BAGHDAD, Iraq — A senior U.N. official said Wednesday international economic sanctions were depriving Iraq's schools and forcing children into work instead of education.
Anupama Rao Singh, country director for the U.N. Children's Fund, said Iraq, where petrodollar wealth once provided universal primary education, lacked even the basics for teaching.
She said children were leaving school in droves to earn money for families suffering under economic sanctions imposed after Iraq's 1990 invasion of Kuwait.
"Only 67 percent of children aged 6 start going to school . . . That means that out of every three 6-year-olds in Iraq only two are enrolling in school," Rao Singh told Reuters.
She said more than 90 percent of 6-year-olds attended school in the late 1990s, before the imposition of sanctions.
School buildings needed urgent attention. Rao Singh estimated that about 55 percent of schools were unable to deliver good teaching because of dilapidated buildings.
According to Iraq's education ministry, 8,000 schools required structural work and 5,000 new schools were needed.

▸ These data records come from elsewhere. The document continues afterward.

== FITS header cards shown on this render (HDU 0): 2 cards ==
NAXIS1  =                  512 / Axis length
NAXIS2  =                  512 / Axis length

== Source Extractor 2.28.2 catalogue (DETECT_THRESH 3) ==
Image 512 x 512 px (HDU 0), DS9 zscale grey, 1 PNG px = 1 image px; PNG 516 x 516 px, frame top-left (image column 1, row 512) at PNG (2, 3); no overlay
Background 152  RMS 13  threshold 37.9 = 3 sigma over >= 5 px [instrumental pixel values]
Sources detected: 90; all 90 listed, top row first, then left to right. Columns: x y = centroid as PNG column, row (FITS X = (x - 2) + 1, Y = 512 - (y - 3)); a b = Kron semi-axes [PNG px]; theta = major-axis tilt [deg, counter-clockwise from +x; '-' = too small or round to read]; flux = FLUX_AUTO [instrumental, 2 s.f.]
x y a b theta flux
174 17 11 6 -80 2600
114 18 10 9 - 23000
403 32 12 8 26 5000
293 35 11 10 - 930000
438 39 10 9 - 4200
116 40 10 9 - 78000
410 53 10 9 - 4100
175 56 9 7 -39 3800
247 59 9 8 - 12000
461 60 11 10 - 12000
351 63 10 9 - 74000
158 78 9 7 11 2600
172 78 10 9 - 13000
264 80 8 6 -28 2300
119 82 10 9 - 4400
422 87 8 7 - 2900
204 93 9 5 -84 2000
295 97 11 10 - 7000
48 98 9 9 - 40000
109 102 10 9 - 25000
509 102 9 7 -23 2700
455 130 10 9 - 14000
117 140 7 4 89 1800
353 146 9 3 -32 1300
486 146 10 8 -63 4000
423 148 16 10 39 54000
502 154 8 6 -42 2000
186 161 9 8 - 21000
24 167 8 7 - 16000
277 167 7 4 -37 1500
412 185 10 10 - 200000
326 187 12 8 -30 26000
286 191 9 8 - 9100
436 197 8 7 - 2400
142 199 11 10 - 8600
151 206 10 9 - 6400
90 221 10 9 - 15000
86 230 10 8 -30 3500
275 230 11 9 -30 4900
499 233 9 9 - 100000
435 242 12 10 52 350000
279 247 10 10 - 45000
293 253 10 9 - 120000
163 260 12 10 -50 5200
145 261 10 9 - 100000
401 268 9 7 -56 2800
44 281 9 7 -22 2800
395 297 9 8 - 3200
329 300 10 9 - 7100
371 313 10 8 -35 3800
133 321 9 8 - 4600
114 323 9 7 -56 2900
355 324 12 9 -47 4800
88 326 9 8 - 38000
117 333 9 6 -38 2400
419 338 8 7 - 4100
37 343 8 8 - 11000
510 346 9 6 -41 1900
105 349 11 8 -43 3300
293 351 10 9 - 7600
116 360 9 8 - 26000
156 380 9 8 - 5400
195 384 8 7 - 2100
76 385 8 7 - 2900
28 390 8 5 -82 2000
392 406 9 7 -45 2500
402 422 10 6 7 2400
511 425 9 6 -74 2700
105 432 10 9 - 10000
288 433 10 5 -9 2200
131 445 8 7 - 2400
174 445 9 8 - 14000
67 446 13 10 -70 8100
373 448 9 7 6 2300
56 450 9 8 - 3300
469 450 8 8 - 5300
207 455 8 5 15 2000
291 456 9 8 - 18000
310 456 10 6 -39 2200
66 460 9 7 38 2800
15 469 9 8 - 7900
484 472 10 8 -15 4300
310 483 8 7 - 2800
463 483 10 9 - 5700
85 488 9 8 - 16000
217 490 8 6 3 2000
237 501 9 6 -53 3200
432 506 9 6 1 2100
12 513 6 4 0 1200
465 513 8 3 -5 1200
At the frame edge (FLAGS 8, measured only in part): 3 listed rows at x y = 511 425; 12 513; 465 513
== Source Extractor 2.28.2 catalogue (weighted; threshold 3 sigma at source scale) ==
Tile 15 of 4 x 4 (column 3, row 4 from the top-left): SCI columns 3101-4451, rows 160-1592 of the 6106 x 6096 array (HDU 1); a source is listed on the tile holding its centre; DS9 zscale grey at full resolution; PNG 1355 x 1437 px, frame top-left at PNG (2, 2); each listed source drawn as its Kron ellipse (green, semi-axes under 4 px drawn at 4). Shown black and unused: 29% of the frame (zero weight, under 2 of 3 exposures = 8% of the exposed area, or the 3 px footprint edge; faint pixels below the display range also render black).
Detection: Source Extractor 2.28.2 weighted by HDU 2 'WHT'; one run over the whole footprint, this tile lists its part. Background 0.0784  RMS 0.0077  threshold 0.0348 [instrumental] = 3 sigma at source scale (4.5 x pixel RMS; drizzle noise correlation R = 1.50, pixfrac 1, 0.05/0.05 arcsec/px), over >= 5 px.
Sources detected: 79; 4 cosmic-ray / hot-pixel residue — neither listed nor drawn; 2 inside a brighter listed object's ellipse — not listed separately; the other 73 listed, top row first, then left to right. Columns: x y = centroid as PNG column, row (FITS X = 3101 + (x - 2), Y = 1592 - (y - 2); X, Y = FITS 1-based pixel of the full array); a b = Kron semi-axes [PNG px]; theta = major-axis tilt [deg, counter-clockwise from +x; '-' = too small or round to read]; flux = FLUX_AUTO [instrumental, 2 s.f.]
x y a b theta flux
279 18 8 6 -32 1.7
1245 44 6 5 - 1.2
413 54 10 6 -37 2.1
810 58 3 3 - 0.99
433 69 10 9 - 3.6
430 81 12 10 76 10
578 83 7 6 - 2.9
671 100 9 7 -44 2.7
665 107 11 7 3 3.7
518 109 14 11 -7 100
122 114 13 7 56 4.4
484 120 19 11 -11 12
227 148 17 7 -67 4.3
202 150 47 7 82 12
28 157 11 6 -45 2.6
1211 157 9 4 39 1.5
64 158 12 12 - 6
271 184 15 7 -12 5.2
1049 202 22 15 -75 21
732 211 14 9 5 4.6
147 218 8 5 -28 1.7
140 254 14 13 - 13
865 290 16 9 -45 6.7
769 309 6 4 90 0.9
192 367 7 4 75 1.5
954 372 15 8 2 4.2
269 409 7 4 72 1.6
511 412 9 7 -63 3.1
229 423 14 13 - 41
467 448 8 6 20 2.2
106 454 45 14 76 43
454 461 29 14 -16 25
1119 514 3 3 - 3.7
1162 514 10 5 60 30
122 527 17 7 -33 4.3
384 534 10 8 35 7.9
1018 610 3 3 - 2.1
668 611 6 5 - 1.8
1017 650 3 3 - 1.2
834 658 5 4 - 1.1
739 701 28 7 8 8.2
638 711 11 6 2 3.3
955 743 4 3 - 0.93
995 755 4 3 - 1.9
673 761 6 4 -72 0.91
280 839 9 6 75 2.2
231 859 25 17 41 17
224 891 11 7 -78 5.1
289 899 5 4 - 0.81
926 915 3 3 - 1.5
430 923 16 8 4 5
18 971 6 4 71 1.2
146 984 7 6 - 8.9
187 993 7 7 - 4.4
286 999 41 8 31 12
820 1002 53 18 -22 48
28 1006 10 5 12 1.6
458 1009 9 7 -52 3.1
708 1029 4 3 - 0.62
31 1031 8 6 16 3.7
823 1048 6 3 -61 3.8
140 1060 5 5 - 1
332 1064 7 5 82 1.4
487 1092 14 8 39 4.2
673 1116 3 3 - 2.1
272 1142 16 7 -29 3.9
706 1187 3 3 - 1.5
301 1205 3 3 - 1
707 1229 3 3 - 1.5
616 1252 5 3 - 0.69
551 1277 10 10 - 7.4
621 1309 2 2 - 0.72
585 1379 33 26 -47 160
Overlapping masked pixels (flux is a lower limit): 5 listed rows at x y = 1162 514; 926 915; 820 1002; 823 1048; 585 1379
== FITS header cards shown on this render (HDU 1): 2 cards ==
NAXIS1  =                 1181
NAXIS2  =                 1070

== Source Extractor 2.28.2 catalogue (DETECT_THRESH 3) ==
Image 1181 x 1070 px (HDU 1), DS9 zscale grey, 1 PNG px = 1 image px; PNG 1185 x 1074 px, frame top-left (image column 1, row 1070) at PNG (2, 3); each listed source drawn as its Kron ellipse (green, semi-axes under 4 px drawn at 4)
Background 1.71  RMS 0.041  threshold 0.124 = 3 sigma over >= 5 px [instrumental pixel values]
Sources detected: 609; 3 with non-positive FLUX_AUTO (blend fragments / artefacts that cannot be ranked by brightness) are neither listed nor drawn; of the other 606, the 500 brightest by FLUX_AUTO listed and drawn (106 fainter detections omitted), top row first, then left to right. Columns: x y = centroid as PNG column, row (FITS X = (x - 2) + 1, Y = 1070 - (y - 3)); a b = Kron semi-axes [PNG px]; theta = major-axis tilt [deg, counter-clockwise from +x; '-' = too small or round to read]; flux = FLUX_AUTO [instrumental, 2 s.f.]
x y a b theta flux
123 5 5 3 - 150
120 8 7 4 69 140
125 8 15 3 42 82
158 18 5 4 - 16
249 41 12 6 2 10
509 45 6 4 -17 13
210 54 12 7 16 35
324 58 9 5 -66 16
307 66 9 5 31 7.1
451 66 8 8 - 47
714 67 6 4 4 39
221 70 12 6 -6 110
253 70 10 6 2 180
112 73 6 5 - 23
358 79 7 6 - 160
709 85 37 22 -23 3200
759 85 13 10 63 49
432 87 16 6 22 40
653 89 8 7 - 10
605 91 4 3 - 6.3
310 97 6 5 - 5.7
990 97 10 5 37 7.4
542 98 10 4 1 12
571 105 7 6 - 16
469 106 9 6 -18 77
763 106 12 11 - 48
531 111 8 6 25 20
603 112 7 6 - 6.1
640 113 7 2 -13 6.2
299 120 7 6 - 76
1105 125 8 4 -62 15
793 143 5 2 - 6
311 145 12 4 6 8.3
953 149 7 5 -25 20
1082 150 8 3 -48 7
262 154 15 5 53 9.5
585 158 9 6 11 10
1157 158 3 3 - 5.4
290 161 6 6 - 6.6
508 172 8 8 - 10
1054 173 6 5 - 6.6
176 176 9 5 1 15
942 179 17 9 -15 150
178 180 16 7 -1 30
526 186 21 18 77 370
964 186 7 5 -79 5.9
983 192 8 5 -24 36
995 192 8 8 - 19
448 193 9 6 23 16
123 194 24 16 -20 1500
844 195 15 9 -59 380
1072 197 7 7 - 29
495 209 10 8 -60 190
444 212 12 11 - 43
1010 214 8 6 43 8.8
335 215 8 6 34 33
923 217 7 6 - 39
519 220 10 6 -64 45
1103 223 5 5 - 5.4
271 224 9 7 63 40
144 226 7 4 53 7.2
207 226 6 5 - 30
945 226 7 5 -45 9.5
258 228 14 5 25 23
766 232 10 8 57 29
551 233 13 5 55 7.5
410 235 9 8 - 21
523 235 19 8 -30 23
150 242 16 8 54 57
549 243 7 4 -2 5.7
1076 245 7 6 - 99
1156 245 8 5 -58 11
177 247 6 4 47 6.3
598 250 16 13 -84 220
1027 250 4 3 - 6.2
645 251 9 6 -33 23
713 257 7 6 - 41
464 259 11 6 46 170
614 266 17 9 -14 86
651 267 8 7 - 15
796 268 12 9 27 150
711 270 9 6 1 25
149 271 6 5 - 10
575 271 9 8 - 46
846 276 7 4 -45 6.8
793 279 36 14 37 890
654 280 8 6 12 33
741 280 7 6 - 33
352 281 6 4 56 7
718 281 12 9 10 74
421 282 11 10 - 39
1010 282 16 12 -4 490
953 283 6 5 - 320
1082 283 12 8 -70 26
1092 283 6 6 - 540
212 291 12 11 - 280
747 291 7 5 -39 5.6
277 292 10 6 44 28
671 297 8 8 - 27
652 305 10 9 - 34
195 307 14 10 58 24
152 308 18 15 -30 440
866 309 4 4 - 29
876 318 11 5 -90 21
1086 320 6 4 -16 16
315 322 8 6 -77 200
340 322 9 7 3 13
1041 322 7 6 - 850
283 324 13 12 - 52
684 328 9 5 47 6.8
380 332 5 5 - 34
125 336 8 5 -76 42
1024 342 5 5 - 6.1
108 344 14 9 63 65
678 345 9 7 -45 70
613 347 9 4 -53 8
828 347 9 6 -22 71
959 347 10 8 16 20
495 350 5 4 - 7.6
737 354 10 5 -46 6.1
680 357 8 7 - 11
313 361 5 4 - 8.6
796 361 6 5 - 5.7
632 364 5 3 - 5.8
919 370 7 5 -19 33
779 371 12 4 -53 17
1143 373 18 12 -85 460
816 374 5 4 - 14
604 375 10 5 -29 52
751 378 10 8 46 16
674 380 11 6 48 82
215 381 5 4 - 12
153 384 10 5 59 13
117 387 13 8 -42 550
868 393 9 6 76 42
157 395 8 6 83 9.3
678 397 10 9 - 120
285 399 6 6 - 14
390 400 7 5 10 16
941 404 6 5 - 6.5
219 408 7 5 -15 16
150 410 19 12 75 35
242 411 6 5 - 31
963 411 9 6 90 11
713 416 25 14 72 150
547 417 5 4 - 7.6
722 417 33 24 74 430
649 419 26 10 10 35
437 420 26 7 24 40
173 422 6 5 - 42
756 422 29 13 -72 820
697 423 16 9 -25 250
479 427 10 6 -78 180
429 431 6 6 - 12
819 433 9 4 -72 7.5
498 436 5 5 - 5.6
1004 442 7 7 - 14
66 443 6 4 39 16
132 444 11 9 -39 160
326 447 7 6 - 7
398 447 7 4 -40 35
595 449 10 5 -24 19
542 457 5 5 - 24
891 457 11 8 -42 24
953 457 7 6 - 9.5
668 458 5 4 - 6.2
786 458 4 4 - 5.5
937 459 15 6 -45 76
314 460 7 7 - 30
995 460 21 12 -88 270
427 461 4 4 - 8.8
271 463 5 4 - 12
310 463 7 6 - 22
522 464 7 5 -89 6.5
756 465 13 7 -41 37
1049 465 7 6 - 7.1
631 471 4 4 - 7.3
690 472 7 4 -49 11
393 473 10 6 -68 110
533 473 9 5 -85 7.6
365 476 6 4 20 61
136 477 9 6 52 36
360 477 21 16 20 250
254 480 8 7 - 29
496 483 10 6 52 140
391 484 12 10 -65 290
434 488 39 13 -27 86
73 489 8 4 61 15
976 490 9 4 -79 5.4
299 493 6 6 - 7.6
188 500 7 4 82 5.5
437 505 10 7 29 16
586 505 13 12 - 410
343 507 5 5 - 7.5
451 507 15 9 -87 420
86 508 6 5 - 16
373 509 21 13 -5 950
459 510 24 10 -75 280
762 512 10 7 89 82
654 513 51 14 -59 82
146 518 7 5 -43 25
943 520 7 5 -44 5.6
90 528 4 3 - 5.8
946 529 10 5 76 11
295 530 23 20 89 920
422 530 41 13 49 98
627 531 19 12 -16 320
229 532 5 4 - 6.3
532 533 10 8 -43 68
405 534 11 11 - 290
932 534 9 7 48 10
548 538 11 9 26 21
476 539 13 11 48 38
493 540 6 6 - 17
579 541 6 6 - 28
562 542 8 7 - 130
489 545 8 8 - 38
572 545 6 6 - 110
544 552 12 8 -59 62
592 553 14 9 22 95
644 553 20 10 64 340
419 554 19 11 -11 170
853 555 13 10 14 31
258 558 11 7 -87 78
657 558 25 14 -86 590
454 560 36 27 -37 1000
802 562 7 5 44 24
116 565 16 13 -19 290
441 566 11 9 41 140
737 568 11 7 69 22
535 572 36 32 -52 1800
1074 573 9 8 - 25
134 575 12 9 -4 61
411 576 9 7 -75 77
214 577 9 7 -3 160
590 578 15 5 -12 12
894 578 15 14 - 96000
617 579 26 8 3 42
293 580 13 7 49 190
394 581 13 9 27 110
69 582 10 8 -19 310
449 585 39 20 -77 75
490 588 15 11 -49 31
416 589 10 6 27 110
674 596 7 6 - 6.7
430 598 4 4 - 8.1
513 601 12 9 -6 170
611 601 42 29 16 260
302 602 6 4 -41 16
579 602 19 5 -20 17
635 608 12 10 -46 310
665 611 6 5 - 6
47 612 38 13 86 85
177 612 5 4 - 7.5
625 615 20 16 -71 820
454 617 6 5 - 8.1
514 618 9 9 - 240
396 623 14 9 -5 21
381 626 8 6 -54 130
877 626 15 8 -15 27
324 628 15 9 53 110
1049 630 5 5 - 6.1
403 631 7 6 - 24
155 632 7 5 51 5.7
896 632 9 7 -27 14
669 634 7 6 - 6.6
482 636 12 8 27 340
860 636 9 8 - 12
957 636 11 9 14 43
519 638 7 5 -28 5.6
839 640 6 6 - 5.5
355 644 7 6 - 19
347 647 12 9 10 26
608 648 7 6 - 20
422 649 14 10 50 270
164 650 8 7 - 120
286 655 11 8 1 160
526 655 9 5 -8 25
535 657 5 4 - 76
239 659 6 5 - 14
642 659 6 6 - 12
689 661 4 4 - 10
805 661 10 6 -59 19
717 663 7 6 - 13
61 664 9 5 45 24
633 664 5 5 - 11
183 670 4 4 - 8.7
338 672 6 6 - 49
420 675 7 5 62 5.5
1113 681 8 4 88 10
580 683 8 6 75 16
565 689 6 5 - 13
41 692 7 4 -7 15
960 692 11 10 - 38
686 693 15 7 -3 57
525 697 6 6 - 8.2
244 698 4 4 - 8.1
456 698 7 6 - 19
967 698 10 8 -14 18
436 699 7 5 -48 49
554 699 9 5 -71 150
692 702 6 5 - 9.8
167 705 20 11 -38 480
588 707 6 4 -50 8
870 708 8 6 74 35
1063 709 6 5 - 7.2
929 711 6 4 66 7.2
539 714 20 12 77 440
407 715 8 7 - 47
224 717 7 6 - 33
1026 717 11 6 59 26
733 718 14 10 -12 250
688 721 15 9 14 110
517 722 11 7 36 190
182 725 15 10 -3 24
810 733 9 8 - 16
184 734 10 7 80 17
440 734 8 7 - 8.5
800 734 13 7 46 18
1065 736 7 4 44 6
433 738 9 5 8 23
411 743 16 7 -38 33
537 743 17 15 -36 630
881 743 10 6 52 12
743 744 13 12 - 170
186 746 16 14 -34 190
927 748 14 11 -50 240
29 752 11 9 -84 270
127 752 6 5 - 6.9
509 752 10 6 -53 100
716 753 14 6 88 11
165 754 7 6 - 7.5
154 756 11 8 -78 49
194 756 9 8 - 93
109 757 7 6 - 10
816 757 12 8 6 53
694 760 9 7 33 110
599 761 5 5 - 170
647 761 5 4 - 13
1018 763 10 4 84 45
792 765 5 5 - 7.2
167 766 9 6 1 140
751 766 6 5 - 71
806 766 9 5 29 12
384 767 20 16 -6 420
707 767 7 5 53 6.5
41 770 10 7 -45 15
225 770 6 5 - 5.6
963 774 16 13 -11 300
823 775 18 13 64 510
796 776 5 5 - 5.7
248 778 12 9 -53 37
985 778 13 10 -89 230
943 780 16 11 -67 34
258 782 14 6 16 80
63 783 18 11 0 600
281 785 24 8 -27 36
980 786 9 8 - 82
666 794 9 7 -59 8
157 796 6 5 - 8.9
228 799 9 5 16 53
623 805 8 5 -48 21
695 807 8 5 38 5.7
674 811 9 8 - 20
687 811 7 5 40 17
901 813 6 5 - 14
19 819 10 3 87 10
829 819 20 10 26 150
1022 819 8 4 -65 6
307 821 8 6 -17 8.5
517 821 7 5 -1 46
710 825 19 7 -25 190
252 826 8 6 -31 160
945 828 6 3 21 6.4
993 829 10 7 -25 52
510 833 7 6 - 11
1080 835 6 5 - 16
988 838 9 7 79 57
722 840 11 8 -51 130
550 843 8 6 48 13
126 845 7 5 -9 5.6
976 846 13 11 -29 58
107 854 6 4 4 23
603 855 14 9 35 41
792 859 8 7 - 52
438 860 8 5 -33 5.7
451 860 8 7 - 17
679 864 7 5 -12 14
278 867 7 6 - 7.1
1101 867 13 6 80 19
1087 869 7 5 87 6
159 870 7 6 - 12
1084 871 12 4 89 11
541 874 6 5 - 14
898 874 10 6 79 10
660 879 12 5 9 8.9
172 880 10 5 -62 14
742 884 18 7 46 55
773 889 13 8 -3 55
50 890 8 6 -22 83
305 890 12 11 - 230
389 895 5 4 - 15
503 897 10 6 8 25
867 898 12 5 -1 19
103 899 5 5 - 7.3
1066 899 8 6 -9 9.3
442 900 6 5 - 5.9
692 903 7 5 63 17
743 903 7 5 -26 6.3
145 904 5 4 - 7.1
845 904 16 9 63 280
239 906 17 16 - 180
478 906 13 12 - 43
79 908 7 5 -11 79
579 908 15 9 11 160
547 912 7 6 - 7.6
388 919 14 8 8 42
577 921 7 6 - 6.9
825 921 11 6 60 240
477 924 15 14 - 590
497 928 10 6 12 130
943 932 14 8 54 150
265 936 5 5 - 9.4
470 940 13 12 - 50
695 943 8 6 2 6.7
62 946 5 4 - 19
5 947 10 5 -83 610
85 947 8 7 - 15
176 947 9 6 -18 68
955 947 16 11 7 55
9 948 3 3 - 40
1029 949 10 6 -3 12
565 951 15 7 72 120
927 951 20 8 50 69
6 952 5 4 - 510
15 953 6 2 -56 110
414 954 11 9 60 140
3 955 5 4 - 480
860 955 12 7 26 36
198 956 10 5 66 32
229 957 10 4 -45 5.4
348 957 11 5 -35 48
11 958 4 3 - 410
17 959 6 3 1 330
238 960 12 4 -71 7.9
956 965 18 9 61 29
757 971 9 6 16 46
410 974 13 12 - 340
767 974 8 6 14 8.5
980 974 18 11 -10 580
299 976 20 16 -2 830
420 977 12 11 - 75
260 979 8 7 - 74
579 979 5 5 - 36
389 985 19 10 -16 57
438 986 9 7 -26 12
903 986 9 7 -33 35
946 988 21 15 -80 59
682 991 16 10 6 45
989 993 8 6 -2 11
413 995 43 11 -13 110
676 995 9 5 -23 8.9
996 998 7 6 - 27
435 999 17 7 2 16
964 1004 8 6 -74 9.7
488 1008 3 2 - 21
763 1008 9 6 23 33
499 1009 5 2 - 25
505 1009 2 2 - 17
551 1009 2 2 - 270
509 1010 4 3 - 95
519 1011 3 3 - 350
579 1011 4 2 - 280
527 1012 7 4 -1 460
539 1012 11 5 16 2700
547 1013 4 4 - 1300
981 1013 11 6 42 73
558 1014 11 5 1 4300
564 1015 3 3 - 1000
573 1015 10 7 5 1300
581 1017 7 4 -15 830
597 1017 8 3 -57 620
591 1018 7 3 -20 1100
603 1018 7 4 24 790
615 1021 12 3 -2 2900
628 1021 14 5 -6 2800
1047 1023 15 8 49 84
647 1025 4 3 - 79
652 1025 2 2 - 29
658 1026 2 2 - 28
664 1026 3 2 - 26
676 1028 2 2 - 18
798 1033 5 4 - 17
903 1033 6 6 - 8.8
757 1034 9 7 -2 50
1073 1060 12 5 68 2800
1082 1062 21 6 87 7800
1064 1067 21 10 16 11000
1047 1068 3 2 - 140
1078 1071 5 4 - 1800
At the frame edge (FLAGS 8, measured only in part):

Some schools run two or three shifts a day to cope.
Rao Singh said lack of water, poor sanitation, substandard equipment and a shortage of teachers had contributed to the rising dropout rate.
Teaching standards had declined due to overcrowding, lack of maintenance and shortages of textbooks, stationary and paper.
The government used to supply pupils with all their schooling needs but now parents had to boy most equipment.
"There has been a massive impoverishment of the Iraqi people and families are finding it increasingly difficult...to meet some of the costs of education," Rao Singh said.
More money needed for education
Before the sanctions, Iraq used to spend millions of dollars on schooling. In 1988, for instance, the Iraqi government invested around $230 million on education.
Under the U.N. oil-for-food programme established to mitigate the impact of sanctions, $23 million has been earmarked for education annually and it must all be spent on goods.
Rao Singh said cash was also needed for areas like teacher training. In order to make up some of the shortage, UNICEF is using its own money.
"We have since 1997 refurbished or reconstructed 300 schools primarily in Dhiqar (province in southern Iraq), Baghdad and Basra...with at least another 50 planned for this year," Rao Singh said.
"On average we spend about $1.5 million every year on eduction (in Iraq)."
Rao Singh said money allocated under Iraq's oil-for-food deal with the United Nations was not enough to meet education requirements. The oil programme allows Iraq to sell oil over six months on a renewable basis to buy food, medicine and other humanitarian needs.
UNICEF and other aid groups are trying to stem the drain of children from schools, helping to finance work on dilapidated buildings and supplying new text books and equipment.